Les îlots de chaleur et les populations vulnérables en première ligne
À Bruxelles, les vagues de chaleur représentent le risque le plus immédiat. Les îlots de chaleur urbains – sommets thermiques creusés par l’imperméabilisation des sols et le déficit de végétation – touchent particulièrement l’hypercentre, où les logements sont plus petits et moins bien rénovés. Résultat : les personnes âgées, les malades chroniques et les habitants les moins favorisés voient leur santé directement menacée. Troubles du sommeil, insomnies, insolations et baisse de productivité à l’école ou au travail font déjà partie du quotidien.
Laissant penser que seules des mesures structurelles pourront atténuer ces effets, Brulocalis appelle à une « verdurisation stratégique » de ces quartiers. Or, sans soutien financier conséquent de la Région et du fédéral, le risque est de creuser encore davantage les inégalités sociales et géographiques.
Initiatives communales : des projets embryonnaires face à l’urgence
Conscientes du danger, certaines communes ont commencé à expérimenter des solutions locales. À Molenbeek-Saint-Jean, la porte de Ninove se pare de végétation pour rafraîchir l’air. À Saint-Gilles, la place Marie Janson bénéficie d’un réseau de fontaines et de massifs plantés. Mais ces projets restent trop limités pour inverser la tendance. En pratique, ils témoignent surtout d’une forte volonté politique locale, non accompagnée par des enveloppes budgétaires adaptées.
Plusieurs bourgmestres pointent un manque de moyens récurrent. Les tensions sur les budgets fédéraux, régionaux et communaux sont telles que les élus devront arbitrer entre services essentiels (propreté, police, éducation) et investissements climatiques. Or, dans le rapport du CERAC, le secteur des assurances figure parmi les acteurs les plus inquiets : les compagnies redoutent désormais les coûts liés aux inondations accrues par l’imperméabilisation urbaine et pourraient durcir leurs conditions de couverture.
Budget contraint et gouvernance éclatée
À Bruxelles, la stratégie dite de « rénolution » promet la rénovation de l’intégralité des logements d’ici 2050. Ce plan a déjà accéléré le rythme des travaux, mais il reste loin des objectifs imposés par les directives européennes sur l’efficacité énergétique. Au rythme actuel, il faudrait plusieurs décennies supplémentaires pour atteindre la neutralité carbone du parc immobilier.

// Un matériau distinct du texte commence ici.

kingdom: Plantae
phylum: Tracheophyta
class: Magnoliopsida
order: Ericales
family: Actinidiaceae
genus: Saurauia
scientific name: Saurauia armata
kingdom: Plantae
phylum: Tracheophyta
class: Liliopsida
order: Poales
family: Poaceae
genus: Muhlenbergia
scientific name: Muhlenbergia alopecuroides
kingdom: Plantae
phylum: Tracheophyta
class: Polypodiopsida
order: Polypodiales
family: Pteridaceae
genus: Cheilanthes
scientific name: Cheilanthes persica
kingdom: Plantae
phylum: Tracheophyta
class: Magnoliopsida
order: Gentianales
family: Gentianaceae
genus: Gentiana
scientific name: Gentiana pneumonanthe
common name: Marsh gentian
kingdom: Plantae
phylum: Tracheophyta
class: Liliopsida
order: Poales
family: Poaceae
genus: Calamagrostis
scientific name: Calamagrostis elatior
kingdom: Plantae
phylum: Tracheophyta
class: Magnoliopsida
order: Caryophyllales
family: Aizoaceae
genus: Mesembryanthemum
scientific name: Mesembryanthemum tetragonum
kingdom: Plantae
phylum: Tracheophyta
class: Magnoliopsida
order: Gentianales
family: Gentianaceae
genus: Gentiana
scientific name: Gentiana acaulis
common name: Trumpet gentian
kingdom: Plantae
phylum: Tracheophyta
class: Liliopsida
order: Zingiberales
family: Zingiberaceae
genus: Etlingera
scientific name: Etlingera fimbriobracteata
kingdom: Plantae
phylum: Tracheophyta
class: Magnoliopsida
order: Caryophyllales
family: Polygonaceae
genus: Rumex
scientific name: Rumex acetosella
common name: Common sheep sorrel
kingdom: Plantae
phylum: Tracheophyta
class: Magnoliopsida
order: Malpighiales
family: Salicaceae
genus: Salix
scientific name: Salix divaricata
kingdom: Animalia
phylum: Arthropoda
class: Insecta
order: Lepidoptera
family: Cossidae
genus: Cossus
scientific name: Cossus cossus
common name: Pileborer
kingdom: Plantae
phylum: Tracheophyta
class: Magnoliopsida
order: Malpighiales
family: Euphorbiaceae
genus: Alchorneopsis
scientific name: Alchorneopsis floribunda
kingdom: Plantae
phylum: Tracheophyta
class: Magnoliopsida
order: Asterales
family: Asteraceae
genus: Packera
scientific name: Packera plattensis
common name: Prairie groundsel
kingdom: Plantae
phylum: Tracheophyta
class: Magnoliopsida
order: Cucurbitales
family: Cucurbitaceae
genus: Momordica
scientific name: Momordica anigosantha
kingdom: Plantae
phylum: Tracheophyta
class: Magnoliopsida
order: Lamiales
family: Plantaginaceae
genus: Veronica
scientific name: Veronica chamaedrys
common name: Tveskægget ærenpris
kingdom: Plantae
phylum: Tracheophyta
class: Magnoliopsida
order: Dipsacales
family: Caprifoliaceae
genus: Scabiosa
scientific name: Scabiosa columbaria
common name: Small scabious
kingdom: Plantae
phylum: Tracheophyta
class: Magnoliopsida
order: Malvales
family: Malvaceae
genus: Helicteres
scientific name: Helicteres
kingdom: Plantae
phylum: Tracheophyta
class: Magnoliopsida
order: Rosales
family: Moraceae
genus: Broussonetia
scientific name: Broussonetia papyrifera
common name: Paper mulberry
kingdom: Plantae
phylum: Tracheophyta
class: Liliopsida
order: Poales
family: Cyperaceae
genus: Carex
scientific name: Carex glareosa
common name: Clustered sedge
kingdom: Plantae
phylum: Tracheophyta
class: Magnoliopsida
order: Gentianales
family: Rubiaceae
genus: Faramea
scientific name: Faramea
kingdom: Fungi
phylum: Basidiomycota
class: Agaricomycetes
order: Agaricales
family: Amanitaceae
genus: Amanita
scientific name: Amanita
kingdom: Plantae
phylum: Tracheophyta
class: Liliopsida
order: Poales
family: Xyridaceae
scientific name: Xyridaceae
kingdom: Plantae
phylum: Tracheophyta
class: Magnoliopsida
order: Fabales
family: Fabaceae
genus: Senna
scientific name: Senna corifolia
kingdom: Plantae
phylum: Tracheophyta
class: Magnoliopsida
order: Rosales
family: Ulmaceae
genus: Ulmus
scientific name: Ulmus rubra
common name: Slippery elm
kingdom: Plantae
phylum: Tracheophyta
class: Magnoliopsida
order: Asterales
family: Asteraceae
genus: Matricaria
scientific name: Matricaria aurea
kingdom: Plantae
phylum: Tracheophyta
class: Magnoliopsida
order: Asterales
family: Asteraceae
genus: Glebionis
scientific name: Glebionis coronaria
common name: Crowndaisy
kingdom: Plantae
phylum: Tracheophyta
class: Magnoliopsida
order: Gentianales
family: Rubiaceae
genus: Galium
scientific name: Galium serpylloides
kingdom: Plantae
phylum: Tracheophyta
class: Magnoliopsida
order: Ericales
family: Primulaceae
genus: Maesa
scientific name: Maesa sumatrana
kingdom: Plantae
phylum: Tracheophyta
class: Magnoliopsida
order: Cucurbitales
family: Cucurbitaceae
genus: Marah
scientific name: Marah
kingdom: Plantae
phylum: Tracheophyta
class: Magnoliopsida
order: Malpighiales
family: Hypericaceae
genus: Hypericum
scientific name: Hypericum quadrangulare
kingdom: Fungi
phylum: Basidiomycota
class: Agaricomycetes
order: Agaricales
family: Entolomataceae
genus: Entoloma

Cet écart entre ambition et réalité s’explique en partie par l’absence de gouvernement régional stable depuis plusieurs mois. Les modalités de financement des primes à la rénovation sont donc gelées, laissant les ménages et les entrepreneurs dans l’incertitude. En parallèle, la coordination entre le fédéral, la Région et les communes reste insuffisante pour mobiliser l’ensemble des fonds européens disponibles, aggravant la faiblesse des dispositifs d’aide.
Perspectives et pistes pour accélérer la transition
Pour Brulocalis et les associations de terrain, des pistes émergent : instaurer un fonds climatique bruxellois alimenté par une contribution dédiée des entreprises, renforcer les partenariats avec le secteur privé pour développer des réseaux de chaleur et de froid (expérimentation au parc Maximilien), ou encore intégrer systématiquement la végétalisation dans les permis d’urbanisme. À terme, ces actions pourraient limiter l’impact des vagues de chaleur et des inondations urbaines.
Mais la réussite de ces initiatives dépendra de trois facteurs clés : l’engagement politique au plus haut niveau pour débloquer des financements, la capacité à associer les citoyens (jardins partagés, plantations collaboratives) et la mise en place d’une gouvernance multi-niveaux plus cohérente. Sans cela, Bruxelles risquerait de cumuler retards et coûts exponentiels, alors que chaque degré supplémentaire de réchauffement se paie déjà en vies humaines et en dépenses publiques.